Your job is to set down the stretch of entries that opens with the line containing "pipeline would automatically" and closes with the line containing "DICOM) could allow". Keep both end lines, copy each exactly, and add nothing.

Data extracts:
= Beginning of Section =

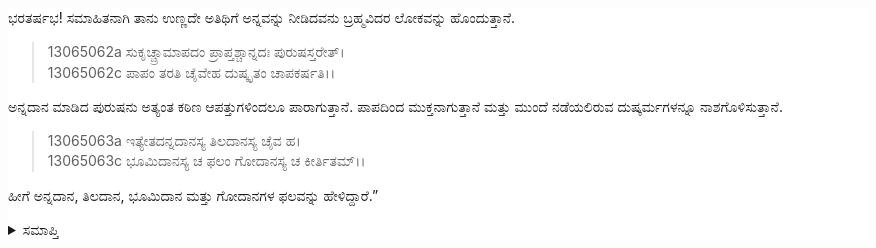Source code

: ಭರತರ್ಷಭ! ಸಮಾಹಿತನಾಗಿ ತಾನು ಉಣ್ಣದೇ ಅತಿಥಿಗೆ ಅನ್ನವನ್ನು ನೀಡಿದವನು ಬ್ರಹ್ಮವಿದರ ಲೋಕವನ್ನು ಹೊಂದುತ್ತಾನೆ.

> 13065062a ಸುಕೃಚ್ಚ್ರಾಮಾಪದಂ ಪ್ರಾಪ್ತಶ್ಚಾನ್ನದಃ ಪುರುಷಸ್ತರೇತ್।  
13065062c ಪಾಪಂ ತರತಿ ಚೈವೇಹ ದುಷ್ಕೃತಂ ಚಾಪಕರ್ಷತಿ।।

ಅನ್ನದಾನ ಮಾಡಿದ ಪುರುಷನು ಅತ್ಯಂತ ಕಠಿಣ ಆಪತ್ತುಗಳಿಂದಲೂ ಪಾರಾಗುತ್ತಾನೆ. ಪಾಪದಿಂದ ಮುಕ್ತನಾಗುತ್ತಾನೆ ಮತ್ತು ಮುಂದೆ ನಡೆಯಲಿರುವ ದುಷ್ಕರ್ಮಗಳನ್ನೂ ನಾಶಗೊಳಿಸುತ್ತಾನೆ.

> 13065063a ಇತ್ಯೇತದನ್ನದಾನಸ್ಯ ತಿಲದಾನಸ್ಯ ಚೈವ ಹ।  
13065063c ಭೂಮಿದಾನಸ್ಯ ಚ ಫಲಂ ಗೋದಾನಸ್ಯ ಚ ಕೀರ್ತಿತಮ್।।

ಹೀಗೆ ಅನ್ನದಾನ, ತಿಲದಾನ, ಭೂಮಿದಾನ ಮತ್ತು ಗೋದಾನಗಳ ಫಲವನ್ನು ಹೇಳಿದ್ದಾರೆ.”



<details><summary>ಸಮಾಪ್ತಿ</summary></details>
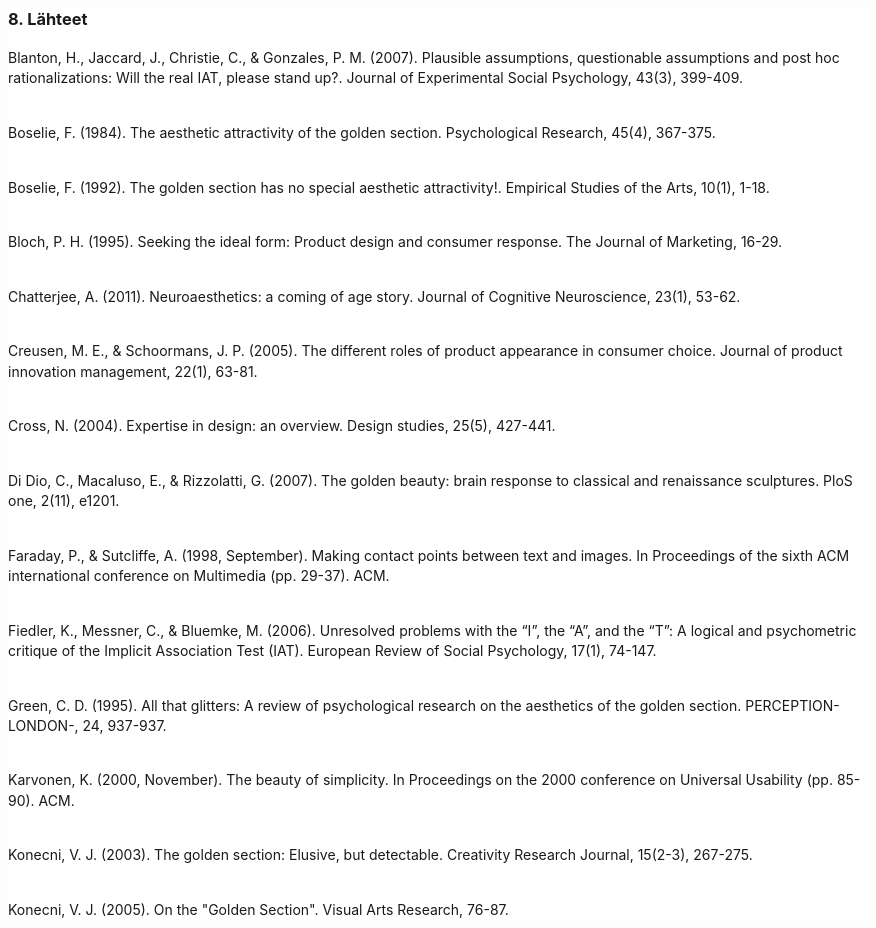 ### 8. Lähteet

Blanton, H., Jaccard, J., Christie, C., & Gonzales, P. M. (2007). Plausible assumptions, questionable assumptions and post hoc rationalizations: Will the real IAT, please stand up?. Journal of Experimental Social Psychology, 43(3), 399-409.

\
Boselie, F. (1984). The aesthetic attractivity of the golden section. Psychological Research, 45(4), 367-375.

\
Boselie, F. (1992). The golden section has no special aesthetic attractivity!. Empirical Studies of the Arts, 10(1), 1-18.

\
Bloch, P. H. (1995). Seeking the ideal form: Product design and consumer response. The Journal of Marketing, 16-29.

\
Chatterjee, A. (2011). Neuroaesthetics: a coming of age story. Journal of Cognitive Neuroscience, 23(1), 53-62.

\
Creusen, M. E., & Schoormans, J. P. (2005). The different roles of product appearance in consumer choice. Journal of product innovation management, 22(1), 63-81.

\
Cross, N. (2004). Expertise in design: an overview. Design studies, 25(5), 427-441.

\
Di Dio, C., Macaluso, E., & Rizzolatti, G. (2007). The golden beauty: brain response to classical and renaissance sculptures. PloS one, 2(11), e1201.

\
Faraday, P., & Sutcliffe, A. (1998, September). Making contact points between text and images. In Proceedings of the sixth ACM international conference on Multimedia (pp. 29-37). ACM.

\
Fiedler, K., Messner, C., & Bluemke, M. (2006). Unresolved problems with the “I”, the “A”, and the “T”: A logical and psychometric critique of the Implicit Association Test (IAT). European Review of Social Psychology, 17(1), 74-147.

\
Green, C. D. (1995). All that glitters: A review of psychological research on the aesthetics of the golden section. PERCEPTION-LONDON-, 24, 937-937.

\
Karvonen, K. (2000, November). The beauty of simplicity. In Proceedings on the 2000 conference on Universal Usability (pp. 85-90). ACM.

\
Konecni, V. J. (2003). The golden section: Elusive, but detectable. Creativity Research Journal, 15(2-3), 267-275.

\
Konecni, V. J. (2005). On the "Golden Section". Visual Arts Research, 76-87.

= End of Section =
= Beginning of Section =

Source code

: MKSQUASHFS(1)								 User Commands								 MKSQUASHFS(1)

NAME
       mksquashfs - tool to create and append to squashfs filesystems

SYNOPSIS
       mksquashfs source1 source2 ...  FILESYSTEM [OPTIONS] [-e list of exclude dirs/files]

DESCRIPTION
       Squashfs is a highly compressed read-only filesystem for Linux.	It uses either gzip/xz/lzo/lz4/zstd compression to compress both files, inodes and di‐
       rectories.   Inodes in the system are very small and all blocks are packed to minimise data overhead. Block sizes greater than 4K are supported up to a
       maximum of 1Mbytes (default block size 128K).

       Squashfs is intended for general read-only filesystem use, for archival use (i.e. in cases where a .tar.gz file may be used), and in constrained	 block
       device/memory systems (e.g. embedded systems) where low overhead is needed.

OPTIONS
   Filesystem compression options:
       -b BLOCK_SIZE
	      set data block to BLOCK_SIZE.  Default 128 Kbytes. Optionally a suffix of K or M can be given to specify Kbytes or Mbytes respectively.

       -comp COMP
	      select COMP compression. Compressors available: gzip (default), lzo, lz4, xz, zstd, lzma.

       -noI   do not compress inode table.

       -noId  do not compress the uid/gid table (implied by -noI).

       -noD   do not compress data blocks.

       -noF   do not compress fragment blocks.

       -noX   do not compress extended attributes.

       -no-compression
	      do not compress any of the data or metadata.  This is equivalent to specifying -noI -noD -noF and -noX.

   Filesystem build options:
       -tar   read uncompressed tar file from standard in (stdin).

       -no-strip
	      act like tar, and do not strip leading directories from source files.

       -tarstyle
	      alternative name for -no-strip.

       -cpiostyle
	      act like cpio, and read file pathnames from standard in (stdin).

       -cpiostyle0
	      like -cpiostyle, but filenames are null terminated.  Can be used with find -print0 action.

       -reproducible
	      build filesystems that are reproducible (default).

= End of Section =
= Beginning of Section =

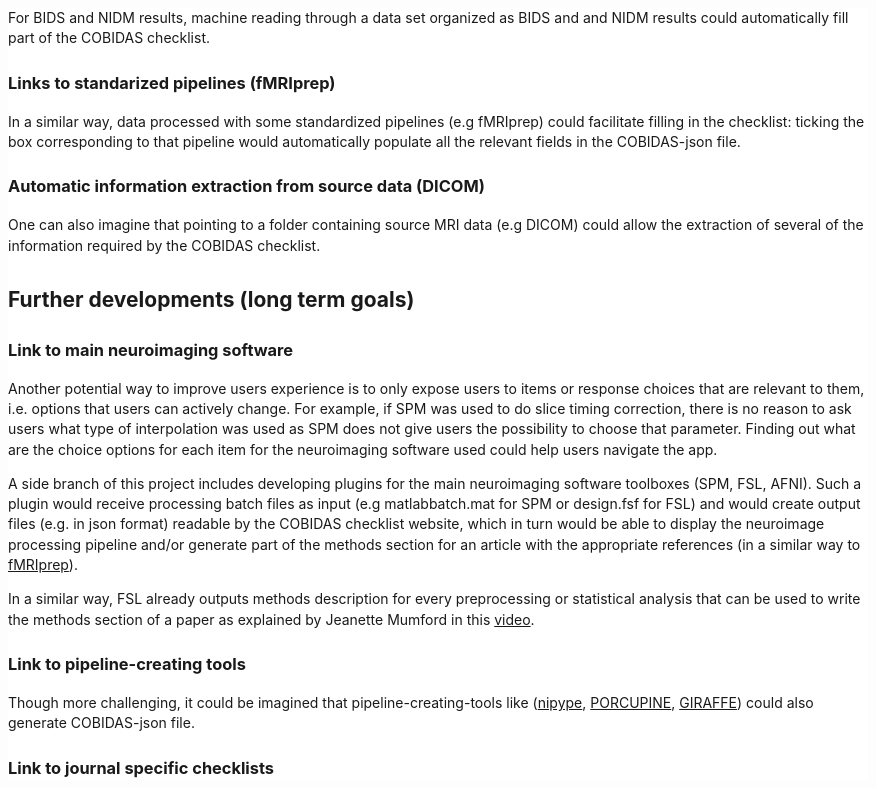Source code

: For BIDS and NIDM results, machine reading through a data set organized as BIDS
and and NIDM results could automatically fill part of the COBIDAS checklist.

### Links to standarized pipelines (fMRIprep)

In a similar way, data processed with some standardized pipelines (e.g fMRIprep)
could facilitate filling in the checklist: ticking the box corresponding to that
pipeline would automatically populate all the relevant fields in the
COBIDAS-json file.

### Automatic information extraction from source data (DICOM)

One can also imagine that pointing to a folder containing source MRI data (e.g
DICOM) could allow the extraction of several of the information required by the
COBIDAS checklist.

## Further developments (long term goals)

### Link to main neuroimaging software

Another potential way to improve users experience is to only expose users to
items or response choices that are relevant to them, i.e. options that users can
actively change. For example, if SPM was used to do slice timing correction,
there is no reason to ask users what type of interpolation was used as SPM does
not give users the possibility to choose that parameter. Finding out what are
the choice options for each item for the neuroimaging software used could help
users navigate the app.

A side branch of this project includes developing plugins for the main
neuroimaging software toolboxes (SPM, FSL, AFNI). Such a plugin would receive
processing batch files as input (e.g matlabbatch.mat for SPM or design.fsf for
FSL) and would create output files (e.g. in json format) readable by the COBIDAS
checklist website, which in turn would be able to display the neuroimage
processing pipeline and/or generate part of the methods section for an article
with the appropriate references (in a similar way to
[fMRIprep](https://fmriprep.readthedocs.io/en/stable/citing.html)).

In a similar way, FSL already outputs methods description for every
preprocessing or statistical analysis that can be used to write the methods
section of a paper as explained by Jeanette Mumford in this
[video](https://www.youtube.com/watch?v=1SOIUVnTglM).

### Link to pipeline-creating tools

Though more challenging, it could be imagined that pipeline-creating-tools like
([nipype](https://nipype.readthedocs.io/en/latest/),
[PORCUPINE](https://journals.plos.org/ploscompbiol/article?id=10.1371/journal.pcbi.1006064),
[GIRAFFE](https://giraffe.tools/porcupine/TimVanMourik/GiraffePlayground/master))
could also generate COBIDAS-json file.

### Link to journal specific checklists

= End of Section =

Solved exercise:
pipeline would automatically populate all the relevant fields in the
COBIDAS-json file.

### Automatic information extraction from source data (DICOM)

One can also imagine that pointing to a folder containing source MRI data (e.g
DICOM) could allow the extraction of several of the information required by the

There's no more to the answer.